When the discussion turns to intimacy, Jules reveals that she is still in love with Tyler (aka “ShyGuy118”, aka Nate), although – or perhaps because – of the fact that he doesn’t exist and everything that happened between they weren’t real. We are taken into a Jules costume in the New York apartment that we saw her share with Rue in Rue from the fantasy version, but in Jules’ version, “Tyler” is there, and they have very nimble sex throughout the apartment ( and, at one point, outside the window).

But Rue is also somehow in Jules’ fantasy, which turns into a nightmare when Tyler (who is played by someone other than Jacob Elordi in most of the interlude) turns into Nate and demands that she not look at him while they are doing the action. And then, things get even worse when we see the continuation of the fantasy that started on Rue’s special: Jules comes home from class and quickly realizes that Rue doesn’t respond in the bathroom, which is locked inside. Jules knocks on the door, screams and cries, to no avail. Eventually, we see a quick but distressing look of Rue dead beside a pool of vomit, just the way Gia found her when she overdosed before Season 1.

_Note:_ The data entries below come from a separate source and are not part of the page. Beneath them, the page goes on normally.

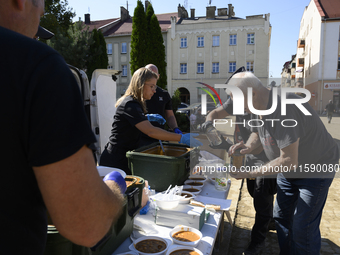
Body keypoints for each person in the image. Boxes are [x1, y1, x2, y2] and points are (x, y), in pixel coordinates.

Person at [0, 1, 126, 254]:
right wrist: (116, 188)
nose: (43, 13)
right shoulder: (36, 65)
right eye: (41, 5)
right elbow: (87, 223)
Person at [227, 71, 338, 255]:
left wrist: (249, 173)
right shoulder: (256, 106)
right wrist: (247, 147)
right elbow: (257, 132)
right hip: (290, 169)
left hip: (315, 168)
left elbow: (288, 160)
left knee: (303, 227)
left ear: (252, 93)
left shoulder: (285, 107)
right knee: (282, 218)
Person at [202, 95, 276, 255]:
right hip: (248, 151)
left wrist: (248, 147)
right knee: (252, 191)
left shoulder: (263, 102)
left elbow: (259, 134)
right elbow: (214, 114)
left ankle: (258, 242)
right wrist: (209, 125)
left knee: (262, 195)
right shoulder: (234, 100)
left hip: (267, 154)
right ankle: (269, 219)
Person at [100, 67, 202, 174]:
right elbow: (151, 131)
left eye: (155, 86)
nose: (154, 91)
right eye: (152, 86)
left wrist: (146, 117)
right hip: (114, 160)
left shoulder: (135, 103)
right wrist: (181, 137)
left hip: (125, 156)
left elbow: (131, 122)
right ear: (140, 85)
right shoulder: (130, 104)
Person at [139, 64, 182, 147]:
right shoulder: (136, 96)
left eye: (154, 74)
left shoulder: (164, 94)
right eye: (149, 74)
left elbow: (170, 115)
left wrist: (175, 128)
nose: (153, 91)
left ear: (157, 76)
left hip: (159, 136)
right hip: (141, 137)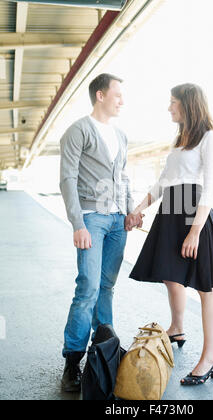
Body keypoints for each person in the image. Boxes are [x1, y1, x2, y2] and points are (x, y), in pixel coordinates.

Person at [128, 83, 213, 386]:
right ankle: (177, 327)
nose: (169, 108)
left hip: (194, 213)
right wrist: (139, 208)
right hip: (171, 210)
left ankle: (209, 358)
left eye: (173, 102)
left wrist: (195, 231)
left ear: (188, 104)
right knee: (170, 274)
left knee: (206, 285)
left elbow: (211, 185)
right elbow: (164, 181)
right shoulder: (180, 140)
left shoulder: (210, 138)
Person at [59, 73, 144, 392]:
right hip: (92, 219)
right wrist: (77, 223)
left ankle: (103, 353)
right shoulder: (78, 130)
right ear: (100, 95)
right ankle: (72, 361)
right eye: (118, 95)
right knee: (88, 288)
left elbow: (121, 176)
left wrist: (131, 209)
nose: (122, 100)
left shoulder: (121, 135)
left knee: (106, 287)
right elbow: (67, 179)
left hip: (117, 221)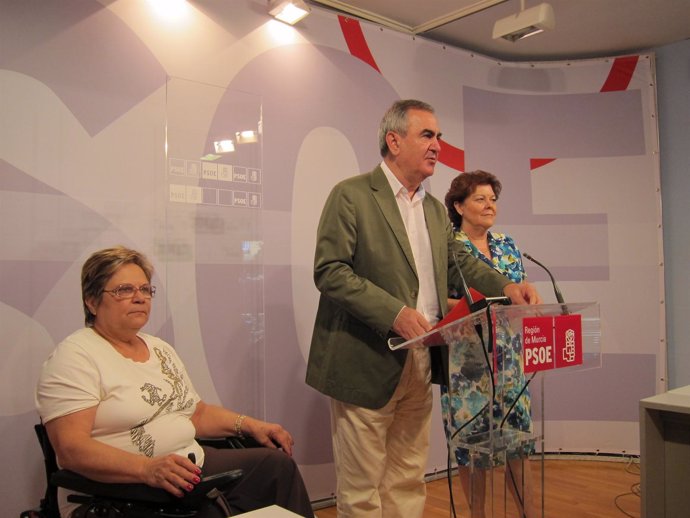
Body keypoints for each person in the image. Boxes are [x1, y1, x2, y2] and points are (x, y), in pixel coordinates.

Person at [306, 100, 540, 518]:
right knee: (362, 491)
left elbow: (462, 264)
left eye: (440, 137)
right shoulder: (352, 195)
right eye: (427, 135)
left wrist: (506, 285)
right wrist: (394, 312)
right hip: (365, 359)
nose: (437, 146)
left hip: (422, 359)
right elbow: (330, 271)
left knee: (407, 480)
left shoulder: (433, 210)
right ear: (394, 141)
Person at [36, 246, 315, 518]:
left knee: (276, 468)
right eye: (124, 290)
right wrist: (147, 469)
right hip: (121, 486)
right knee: (207, 509)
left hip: (187, 465)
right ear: (92, 300)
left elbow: (196, 413)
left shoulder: (159, 348)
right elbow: (72, 450)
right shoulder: (74, 357)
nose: (140, 298)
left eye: (145, 289)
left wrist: (252, 424)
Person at [443, 170, 537, 517]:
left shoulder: (507, 246)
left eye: (492, 199)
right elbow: (438, 302)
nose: (489, 205)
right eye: (480, 199)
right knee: (473, 451)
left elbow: (519, 290)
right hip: (466, 364)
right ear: (458, 206)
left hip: (512, 362)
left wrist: (527, 298)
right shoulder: (448, 247)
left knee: (518, 445)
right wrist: (480, 308)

Back in the real world, Jules wishes his therapist a happy holiday and goes home. She has been grounded since her unauthorized trip to the city, and her father is very angry. But he allows Rue to come and see her when she comes by bicycle, and this is the first time the girls have seen each other from the train station. It looks like it’s Christmas Eve; it’s raining, and Rue says he’s going to meet Ali. Both Jules and Rue are on the verge of tears as they talk about how they missed each other, so Jules apologizes for taking off so dramatically. Rue lets out a tight and tormented “Merry Christmas, Jules”, then leaves as fast as his soaked sneakers allow.

Jules lies on the bed and cries, and that’s where we leave her.